Mère de l’ironie, la pensée grecque est pleine d’humour : c’est à cet archétype du surmâle dominant et prédateur qu’elle imposa, par le biais d’Apollon, de subir à son tour la domination mais féminine : pour expier le meurtre d’Iphitos, le fils du roi d’Œchalie qui lui avait refusé la main de sa fille en raison du traitement que le héros infligeait aux femmes, Héraklès fut vendu comme esclave à la reine Omphale qui gouvernait la Lydie. Celle-ci en fit son esclave sexuel et son homme de main, lui demandant de débarrasser la contrée des voleurs et de faire pour elle la guerre aux peuples belligérants. Par reconnaissance, elle l’épousa, eut de lui un enfant, avant de lui rendre définitivement sa liberté. Avant de le congédier, elle s’en amusa beaucoup, et lui aussi d’ailleurs. 

Une anecdote racontée par le malicieux Ovide (Ier siècle), nous présente Héraklès accompagnant la reine en porteur de palme (piquant retournement de situation pour celui qui a fondé les jeux olympiques ), avec pour mission héroïque de faire de l’ombre et de rafraîchir la reine lors d’une fête sylvestre en l’honneur de Bacchus dans les vignes de Tmole. En attendant la cérémonie, pour se distraire, Omphale oblige Héraklès à échanger leurs vêtements. Le fort de foire se retrouve dans la situation vexante de celui qui ne rentre plus dans ses vêtements, ne parvenant pas boucler la ceinture, ses gros bras boudinés dans des bracelets (avant de les casser), ses grands pieds poilus dépassant  de tous les côtés les fines lanières des sandales de la reine. Elle, toujours d’après Ovide, s’accommode très bien de la lourde massue, de la dépouille du lion de Némée, et du carquois du héros.

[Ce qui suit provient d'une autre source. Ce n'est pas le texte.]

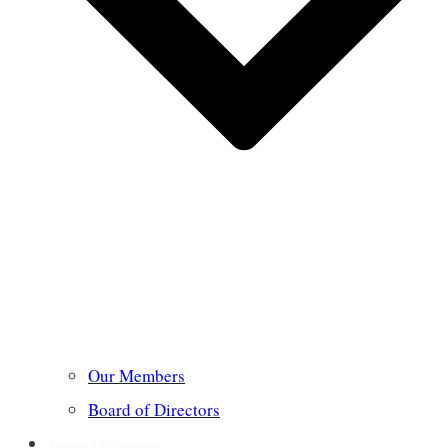
Our Members
Board of Directors
Annotated Bibliography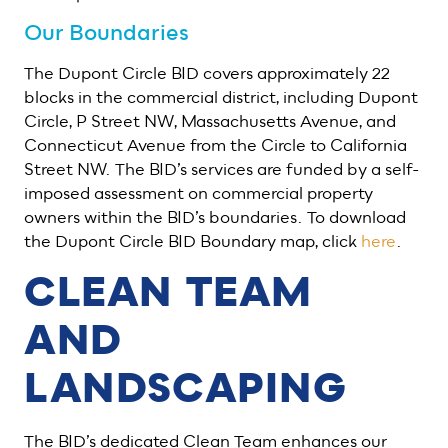
Our Boundaries
The Dupont Circle BID covers approximately 22
blocks in the commercial district, including Dupont
Circle, P Street NW, Massachusetts Avenue, and
Connecticut Avenue from the Circle to California
Street NW. The BID’s services are funded by a self-
imposed assessment on commercial property
owners within the BID’s boundaries. To download
the Dupont Circle BID Boundary map, click
here
.
CLEAN TEAM
AND
LANDSCAPING
The BID’s dedicated Clean Team enhances our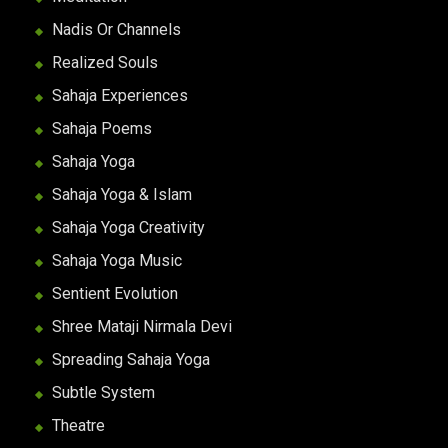
Nadis Or Channels
Realized Souls
Sahaja Experiences
Sahaja Poems
Sahaja Yoga
Sahaja Yoga & Islam
Sahaja Yoga Creativity
Sahaja Yoga Music
Sentient Evolution
Shree Mataji Nirmala Devi
Spreading Sahaja Yoga
Subtle System
Theatre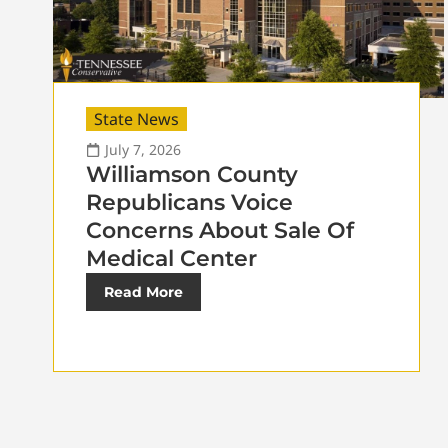
State News
July 7, 2026
Williamson County
Republicans Voice
Concerns About Sale Of
Medical Center
Read More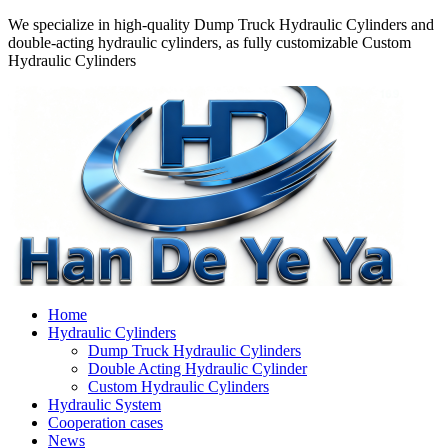
We specialize in high-quality Dump Truck Hydraulic Cylinders and
double-acting hydraulic cylinders, as fully customizable Custom
Hydraulic Cylinders
Home
Hydraulic Cylinders
Dump Truck Hydraulic Cylinders
Double Acting Hydraulic Cylinder
Custom Hydraulic Cylinders
Hydraulic System
Cooperation cases
News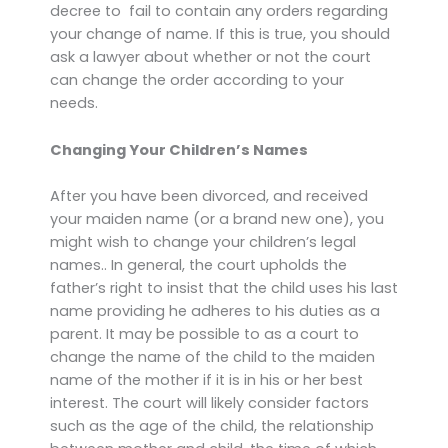
decree to fail to contain any orders regarding
your change of name. If this is true, you should
ask a lawyer about whether or not the court
can change the order according to your
needs.
Changing Your Children’s Names
After you have been divorced, and received
your maiden name (or a brand new one), you
might wish to change your children’s legal
names.. In general, the court upholds the
father’s right to insist that the child uses his last
name providing he adheres to his duties as a
parent. It may be possible to as a court to
change the name of the child to the maiden
name of the mother if it is in his or her best
interest. The court will likely consider factors
such as the age of the child, the relationship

L’humiliation comique ne s’arrête pas là. Au noir la nuit, Faunus, divinité agreste et lubrique, pénètre la grotte, à la recherche d’Omphale dont il est amoureux. Lorsqu’il distingue dans la pénombre la douce étoffe soyeuse du vêtement de la reine, son sexe se tend « plus dur qu’une corne » précise Ovide. Le divin violeur se jette sur le
violeur héroïque dont il relève la tunique. Héraklès se défend. Les servantes accourent sur ordre d’Omphale. La lumière se fait sur une scène croquignolette : Faunus le nez en sang en pleine érection git à terre au côté d’Héraklès, habillé en femme, tunique retroussée en bas, déchirée partout ailleurs. Sur le mode comique, Héraklès vient de vivre ce qu’il a fait subir à tant d’autres.